- Tell us a memorable story of yourself when you were a kid. It can be funny, surprising, warm and fuzzy, whatever. Just make it a good one.
This isn’t a specific story, but generally I was a bit of a diva when I was a kid. I started taking ballet classes at a very young age, but pretty soon thereafter I told my mom I wanted to quit because, “I already knew ballet.” For Halloween I required a costume change: Cinderella by day and the Wicked Witch by night. I truly believed I looked identical to Cinderella with a white t-shirt under my blue gown, and I had my face painted green to look like a witch. I was always very theatrical; so when Santa asked me what I wanted for Christmas as a two-year-old, I proceeded to very animatedly tell him the entire story of “The Three Little Pigs” (I also had a weird obsession with wolves). I played Adelaide in Guys and Dolls in the fifth grade, Brooklyn accent and all—it was probably the pinnacle of my diva childhood.
- Explain how your family background influenced your decision to pursue a career in design.
My mom is an interior designer and my dad works in insurance. My mom’s profession is obviously very creative; and though my dad’s profession is in business, he has always been very creative as well. He and my mom designed and completely remodeled the two houses I lived in growing up. So I would say creativity and design is in my blood. I also believe that seeing my mom design professionally my whole life showed me that it is completely possible to choose a creative career and succeed at it. When you see your parent in a creative career that they’re passionate about day in and day out, it’s impossible to imagine yourself doing something you don’t completely love and for me that had to be something creative as well.

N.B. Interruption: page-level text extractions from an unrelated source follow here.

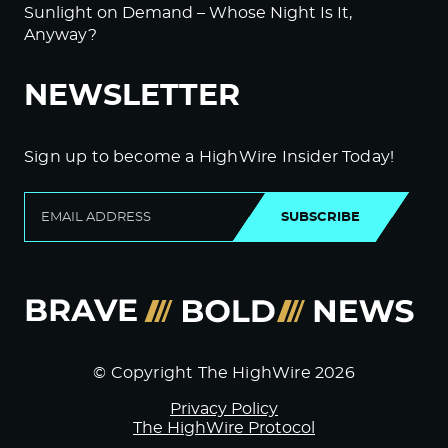
Sunlight on Demand – Whose Night Is It,
Anyway?
NEWSLETTER
Sign up to become a HighWire Insider Today!
SUBSCRIBE
© Copyright The HighWire 2026
Privacy Policy
The HighWire Protocol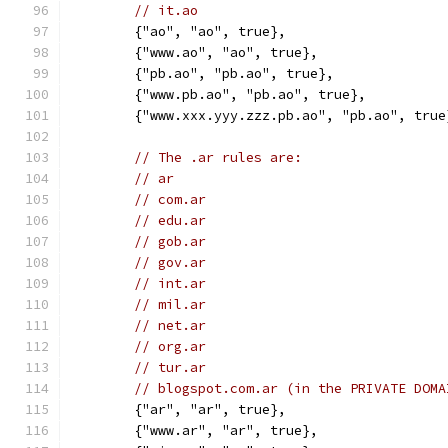
// it.ao
	{"ao", "ao", true},
	{"www.ao", "ao", true},
	{"pb.ao", "pb.ao", true},
	{"www.pb.ao", "pb.ao", true},
	{"www.xxx.yyy.zzz.pb.ao", "pb.ao", true
// The .ar rules are:
// ar
// com.ar
// edu.ar
// gob.ar
// gov.ar
// int.ar
// mil.ar
// net.ar
// org.ar
// tur.ar
// blogspot.com.ar (in the PRIVATE DOMA
	{"ar", "ar", true},
	{"www.ar", "ar", true},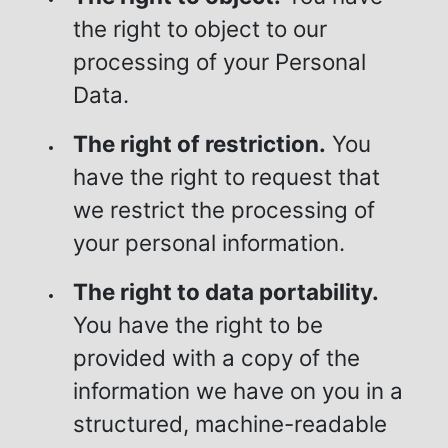
the right to object to our
processing of your Personal
Data.
The right of restriction.
You
have the right to request that
we restrict the processing of
your personal information.
The right to data portability.
You have the right to be
provided with a copy of the
information we have on you in a
structured, machine-readable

- You grew up in Evanston, a neighborhood in Chicago. Can you share a memory of it and explain why that particular moment stands out to you?
I think this photo captures how amazing growing up in Evanston was for me. I was probably two when the sidewalks were redone and my parents helped me make this handprint. My two younger sisters weren’t even born yet. This slab of sidewalk is right outside of my old house, and I always go look at it when I am in Evanston. It makes me really nostalgic when I compare it to my hand now. At the time my parents probably didn’t realize how significant that handprint would be to me when I was older. But when I see it now, it’s like I can go back in time for a second.
- What draws you to acting and singing? What gets you excited about these art forms?
There are so many things that draw me to acting and singing. One reason in particular is that acting and singing are therapeutic and enlightening in so many ways. You can express extremely raw and strong emotions that are rarely expressed in real life. Crying at a funeral or falling in love doesn’t happen all the time; and it’s really invigorating to feel that on stage, where there are no real consequences or implications aside from how a character or theatrical experience can change your view on life and the world. Singing and music bring out emotions in a very effortless way, which can make acting feel totally natural. You learn a lot about yourself and how you emote and react to people and situations when you act. You learn even more about human beings in general and how varied and unique our perspectives are. Acting is such an intense form of empathy. It’s thrilling.
- Best concert you’ve ever been to, why?
I went to see one of my favorite bands, Bombay Bicycle Club, for the second time in May. The concert was fantastic. Afterwards, I waited in line to meet the band with posters I had designed and created using a letterpress. When I got to the front of the line, they all signed one for me and then asked if I had extra copies they could keep. It was just a very cool moment for me.
- Of all the cities you’ve been to, which did you connect with more than any other? Why?
Rome. Rome was the first city I went to in Europe, so that might have something to do with why I connected with it so much. Rome was far more amazing than I even imagined from an artistic, historical, architectural, or cultural standpoint. But it was something about the atmosphere and way of life that really made me want to go back and maybe even live there. Everyone was working hard, but the pace seemed so relaxed. Everything just felt really empowering and free.
- What is your favorite meal to cook for someone else?
I love to cook for people, it doesn’t really matter what. I’m definitely not a spectacular cook or anything (yet), but it’s really fun trying new recipes. Plus, I get to choose the wine and the music (Van Morrison is my go to when I’m cooking). Most recently I cooked my mom’s American Thai recipe for my boyfriend. It’s delicious.
- Brownies, cookies, cake. Rank them and explain your reasoning.
1) Cake is the best. It’s delicious and typically means that it’s a special occasion.
2) Cookies are a very close second, because they are easy to make and chocolate chip cookie dough is heavenly.
3) Brownies are pretty good too, but they’re hit or miss. Plus they can be way to rich.